Assigned task:
Your answer should contain only the lines from the top of the data below down through the one with "46: (545, 110)", transcribed exactly and without pictures; please include nothing more.

----------

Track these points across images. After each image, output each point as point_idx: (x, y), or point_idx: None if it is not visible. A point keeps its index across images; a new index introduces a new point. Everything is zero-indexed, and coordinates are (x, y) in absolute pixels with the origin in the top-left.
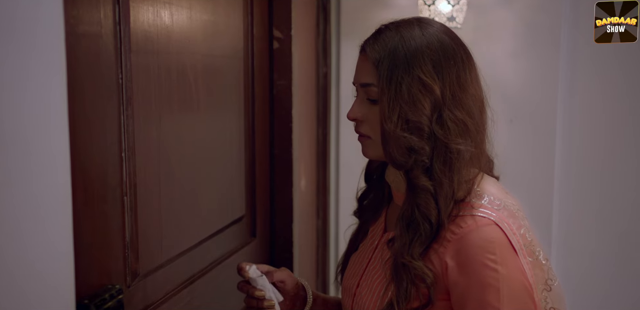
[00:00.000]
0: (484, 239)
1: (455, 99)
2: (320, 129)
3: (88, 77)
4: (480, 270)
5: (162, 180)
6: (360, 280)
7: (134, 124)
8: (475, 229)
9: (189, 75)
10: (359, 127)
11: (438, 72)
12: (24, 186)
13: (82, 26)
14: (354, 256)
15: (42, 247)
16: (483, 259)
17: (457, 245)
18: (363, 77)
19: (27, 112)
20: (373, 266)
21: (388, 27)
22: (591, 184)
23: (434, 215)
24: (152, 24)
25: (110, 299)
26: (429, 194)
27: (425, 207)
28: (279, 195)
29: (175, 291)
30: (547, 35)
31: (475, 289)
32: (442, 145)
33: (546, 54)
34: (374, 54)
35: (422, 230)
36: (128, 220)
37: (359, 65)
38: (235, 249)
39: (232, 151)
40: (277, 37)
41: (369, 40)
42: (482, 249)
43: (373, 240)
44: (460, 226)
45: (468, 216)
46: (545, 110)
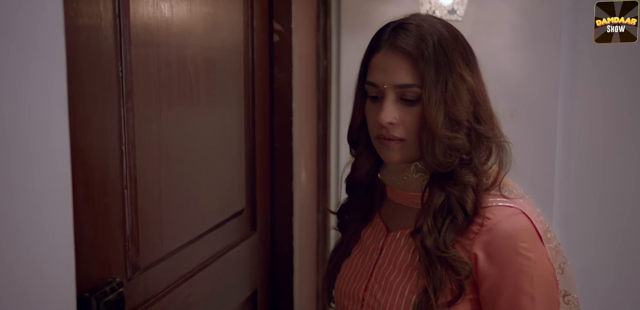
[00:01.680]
0: (514, 227)
1: (482, 91)
2: (320, 122)
3: (88, 70)
4: (514, 259)
5: (162, 174)
6: (368, 284)
7: (134, 117)
8: (504, 218)
9: (189, 68)
10: (392, 131)
11: (467, 63)
12: (24, 180)
13: (82, 19)
14: (349, 263)
15: (43, 241)
16: (516, 247)
17: (486, 236)
18: (401, 78)
19: (28, 105)
20: (384, 268)
21: (411, 24)
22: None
23: (470, 205)
24: (152, 17)
25: (111, 292)
26: (469, 187)
27: (462, 198)
28: (279, 188)
29: (175, 284)
30: (547, 28)
31: (510, 277)
32: (483, 139)
33: (547, 48)
34: (414, 50)
35: (458, 219)
36: (128, 214)
37: (392, 64)
38: (235, 242)
39: (233, 144)
40: (278, 30)
41: (402, 39)
42: (513, 238)
43: (374, 242)
44: (487, 217)
45: (494, 207)
46: (546, 103)
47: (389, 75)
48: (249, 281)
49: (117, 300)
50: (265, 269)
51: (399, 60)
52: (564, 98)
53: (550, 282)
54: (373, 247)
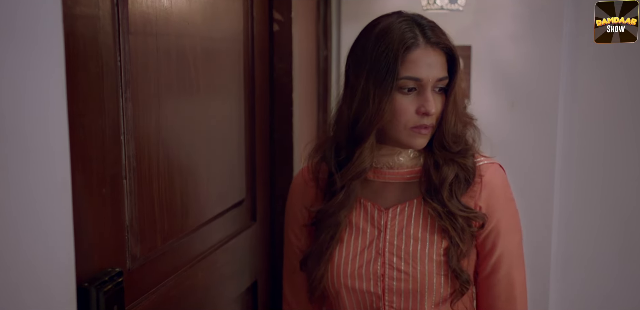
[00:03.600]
0: (502, 178)
1: None
2: (320, 112)
3: (86, 60)
4: (507, 203)
5: (161, 164)
6: (384, 260)
7: (133, 107)
8: (494, 173)
9: (189, 57)
10: (431, 119)
11: None
12: (23, 170)
13: (79, 7)
14: (344, 247)
15: (42, 231)
16: (507, 195)
17: (486, 189)
18: (441, 72)
19: (26, 95)
20: (397, 241)
21: (431, 23)
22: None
23: (471, 170)
24: (151, 6)
25: (110, 281)
26: (470, 155)
27: (466, 166)
28: (280, 179)
29: (175, 274)
30: (549, 18)
31: (507, 219)
32: (471, 124)
33: (548, 37)
34: (448, 49)
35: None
36: (128, 204)
37: (434, 60)
38: (235, 232)
39: (232, 134)
40: (277, 19)
41: (438, 36)
42: (505, 187)
43: (372, 222)
44: (481, 175)
45: (482, 165)
46: (547, 93)
47: (432, 69)
48: (249, 271)
49: (117, 290)
50: (265, 259)
51: (438, 56)
52: (565, 88)
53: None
54: (371, 227)
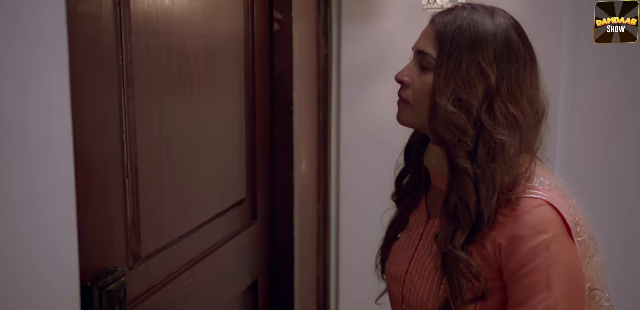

----------

Task result:
Track these points across images. After each image, output each point as point_idx: (x, y), or point_idx: None if it is not visible. A point keeps its index across images; a new index introduces a new point. Everything is zero-indexed, and coordinates are (x, y) in absolute pixels with the origin in the top-left.
[00:00.000]
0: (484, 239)
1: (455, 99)
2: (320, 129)
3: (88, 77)
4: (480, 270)
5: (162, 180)
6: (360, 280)
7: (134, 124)
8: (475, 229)
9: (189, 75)
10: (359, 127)
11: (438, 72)
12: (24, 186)
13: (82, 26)
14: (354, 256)
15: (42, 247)
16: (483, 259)
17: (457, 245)
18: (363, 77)
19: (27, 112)
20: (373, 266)
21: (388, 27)
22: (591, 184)
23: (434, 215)
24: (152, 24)
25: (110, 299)
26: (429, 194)
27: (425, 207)
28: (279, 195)
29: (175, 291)
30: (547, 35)
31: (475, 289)
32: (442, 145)
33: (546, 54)
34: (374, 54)
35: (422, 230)
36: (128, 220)
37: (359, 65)
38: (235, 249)
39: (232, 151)
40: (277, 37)
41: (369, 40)
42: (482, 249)
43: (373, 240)
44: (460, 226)
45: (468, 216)
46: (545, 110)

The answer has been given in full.